La semaine parlementaire aura été marquée par deux débats au cœur d’une actualité européenne et internationale sombre.

Il s’agissait, en premier lieu, de la décision du Président de la République d’engager des forces aériennes françaises au-dessus du territoire syrien afin de combattre Daech.

Ce choix semble bien illusoire et, de surcroit, dangereux.

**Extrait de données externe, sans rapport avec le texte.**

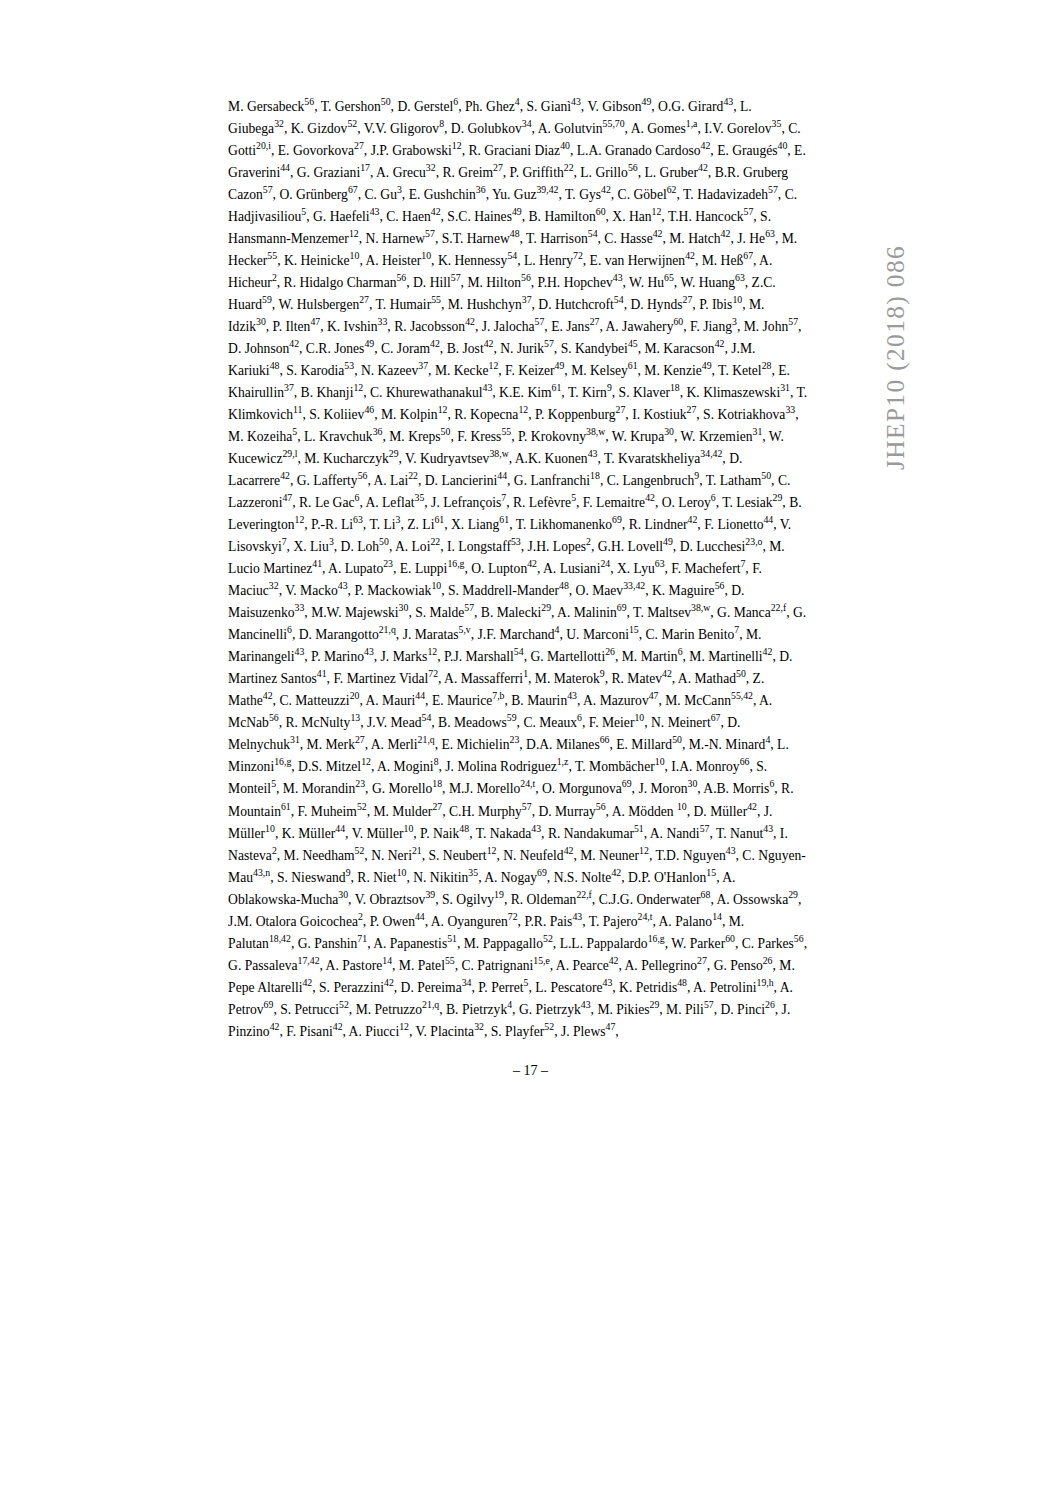JHEP10 (2018) 086
M. Gersabeck56, T. Gershon50, D. Gerstel6, Ph. Ghez4, S. Gianì43, V. Gibson49, O.G. Girard43, L. Giubega32, K. Gizdov52, V.V. Gligorov8, D. Golubkov34, A. Golutvin55,70, A. Gomes1,a, I.V. Gorelov35, C. Gotti20,i, E. Govorkova27, J.P. Grabowski12, R. Graciani Diaz40, L.A. Granado Cardoso42, E. Graugés40, E. Graverini44, G. Graziani17, A. Grecu32, R. Greim27, P. Griffith22, L. Grillo56, L. Gruber42, B.R. Gruberg Cazon57, O. Grünberg67, C. Gu3, E. Gushchin36, Yu. Guz39,42, T. Gys42, C. Göbel62, T. Hadavizadeh57, C. Hadjivasiliou5, G. Haefeli43, C. Haen42, S.C. Haines49, B. Hamilton60, X. Han12, T.H. Hancock57, S. Hansmann-Menzemer12, N. Harnew57, S.T. Harnew48, T. Harrison54, C. Hasse42, M. Hatch42, J. He63, M. Hecker55, K. Heinicke10, A. Heister10, K. Hennessy54, L. Henry72, E. van Herwijnen42, M. Heß67, A. Hicheur2, R. Hidalgo Charman56, D. Hill57, M. Hilton56, P.H. Hopchev43, W. Hu65, W. Huang63, Z.C. Huard59, W. Hulsbergen27, T. Humair55, M. Hushchyn37, D. Hutchcroft54, D. Hynds27, P. Ibis10, M. Idzik30, P. Ilten47, K. Ivshin33, R. Jacobsson42, J. Jalocha57, E. Jans27, A. Jawahery60, F. Jiang3, M. John57, D. Johnson42, C.R. Jones49, C. Joram42, B. Jost42, N. Jurik57, S. Kandybei45, M. Karacson42, J.M. Kariuki48, S. Karodia53, N. Kazeev37, M. Kecke12, F. Keizer49, M. Kelsey61, M. Kenzie49, T. Ketel28, E. Khairullin37, B. Khanji12, C. Khurewathanakul43, K.E. Kim61, T. Kirn9, S. Klaver18, K. Klimaszewski31, T. Klimkovich11, S. Koliiev46, M. Kolpin12, R. Kopecna12, P. Koppenburg27, I. Kostiuk27, S. Kotriakhova33, M. Kozeiha5, L. Kravchuk36, M. Kreps50, F. Kress55, P. Krokovny38,w, W. Krupa30, W. Krzemien31, W. Kucewicz29,l, M. Kucharczyk29, V. Kudryavtsev38,w, A.K. Kuonen43, T. Kvaratskheliya34,42, D. Lacarrere42, G. Lafferty56, A. Lai22, D. Lancierini44, G. Lanfranchi18, C. Langenbruch9, T. Latham50, C. Lazzeroni47, R. Le Gac6, A. Leflat35, J. Lefrançois7, R. Lefèvre5, F. Lemaitre42, O. Leroy6, T. Lesiak29, B. Leverington12, P.-R. Li63, T. Li3, Z. Li61, X. Liang61, T. Likhomanenko69, R. Lindner42, F. Lionetto44, V. Lisovskyi7, X. Liu3, D. Loh50, A. Loi22, I. Longstaff53, J.H. Lopes2, G.H. Lovell49, D. Lucchesi23,o, M. Lucio Martinez41, A. Lupato23, E. Luppi16,g, O. Lupton42, A. Lusiani24, X. Lyu63, F. Machefert7, F. Maciuc32, V. Macko43, P. Mackowiak10, S. Maddrell-Mander48, O. Maev33,42, K. Maguire56, D. Maisuzenko33, M.W. Majewski30, S. Malde57, B. Malecki29, A. Malinin69, T. Maltsev38,w, G. Manca22,f, G. Mancinelli6, D. Marangotto21,q, J. Maratas5,v, J.F. Marchand4, U. Marconi15, C. Marin Benito7, M. Marinangeli43, P. Marino43, J. Marks12, P.J. Marshall54, G. Martellotti26, M. Martin6, M. Martinelli42, D. Martinez Santos41, F. Martinez Vidal72, A. Massafferri1, M. Materok9, R. Matev42, A. Mathad50, Z. Mathe42, C. Matteuzzi20, A. Mauri44, E. Maurice7,b, B. Maurin43, A. Mazurov47, M. McCann55,42, A. McNab56, R. McNulty13, J.V. Mead54, B. Meadows59, C. Meaux6, F. Meier10, N. Meinert67, D. Melnychuk31, M. Merk27, A. Merli21,q, E. Michielin23, D.A. Milanes66, E. Millard50, M.-N. Minard4, L. Minzoni16,g, D.S. Mitzel12, A. Mogini8, J. Molina Rodriguez1,z, T. Mombächer10, I.A. Monroy66, S. Monteil5, M. Morandin23, G. Morello18, M.J. Morello24,t, O. Morgunova69, J. Moron30, A.B. Morris6, R. Mountain61, F. Muheim52, M. Mulder27, C.H. Murphy57, D. Murray56, A. Mödden 10, D. Müller42, J. Müller10, K. Müller44, V. Müller10, P. Naik48, T. Nakada43, R. Nandakumar51, A. Nandi57, T. Nanut43, I. Nasteva2, M. Needham52, N. Neri21, S. Neubert12, N. Neufeld42, M. Neuner12, T.D. Nguyen43, C. Nguyen-Mau43,n, S. Nieswand9, R. Niet10, N. Nikitin35, A. Nogay69, N.S. Nolte42, D.P. O'Hanlon15, A. Oblakowska-Mucha30, V. Obraztsov39, S. Ogilvy19, R. Oldeman22,f, C.J.G. Onderwater68, A. Ossowska29, J.M. Otalora Goicochea2, P. Owen44, A. Oyanguren72, P.R. Pais43, T. Pajero24,t, A. Palano14, M. Palutan18,42, G. Panshin71, A. Papanestis51, M. Pappagallo52, L.L. Pappalardo16,g, W. Parker60, C. Parkes56, G. Passaleva17,42, A. Pastore14, M. Patel55, C. Patrignani15,e, A. Pearce42, A. Pellegrino27, G. Penso26, M. Pepe Altarelli42, S. Perazzini42, D. Pereima34, P. Perret5, L. Pescatore43, K. Petridis48, A. Petrolini19,h, A. Petrov69, S. Petrucci52, M. Petruzzo21,q, B. Pietrzyk4, G. Pietrzyk43, M. Pikies29, M. Pili57, D. Pinci26, J. Pinzino42, F. Pisani42, A. Piucci12, V. Placinta32, S. Playfer52, J. Plews47,
– 17 –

Comment, en effet, penser que la France, seule, sans mandat des Nations Unies, par des frappes aériennes, peut parvenir à anéantir les barbares, qui contrôlent aujourd’hui 40% du territoire syrien ?

La France serait, en réalité, mieux inspirée de travailler dans 4 directions :

  • Mettre sur pied une grande coalition militaire contre Daech sous mandat de l’ONU en impliquant russes, iraniens, sunnites et chiites.
  • Tracer une feuille de route concertée pour une transition politique en Syrie, sans qu’elle soit un préalable à la coalition.
  • Appuyer les efforts politiques des résistants kurdes et les aider militairement.
  • Assécher les sources de financement du terrorisme dont l’une d’entre elles consiste en la vente de pétrole par Daech que des Etats lui achètent. (1 million de dollars par jour) et pour laquelle la Turquie est en première ligne.

Le second débat portait sur l’accueil des réfugiés en France et en Europe.

Au moment où les députés examinaient cette dramatique question, nous apprenions que l’Allemagne, l’Autriche suivies d’autre pays décidaient de fermer leurs frontières, ce qui ne conduisait qu’à déplacer la question de l’accueil et condamnait à l’errance des milliers de personnes à la recherche d’un refuge.

Il est évident qu’aucun pays, seul, ne sera en mesure de faire face à cette crise migratoire. La solution ne peut être que collective et globale et donc impliquer les 28 pays membres de l’Union européenne à la mesure de leurs capacités respectives d’accueil.

De ce point, l’échec de la réunion européenne de lundi sur la répartition de 120 000 réfugiés est affligeant et en dit long sur ce qu’est cette Europe d’aujourd’hui : d’abord et avant tout un espace économique fondé non sur la coopération mais sur la concurrence des nations, qui la composent.

La crise migratoire doit pourtant nous conduire, dans l’urgence, à changer de modèle. La France devrait en être le moteur.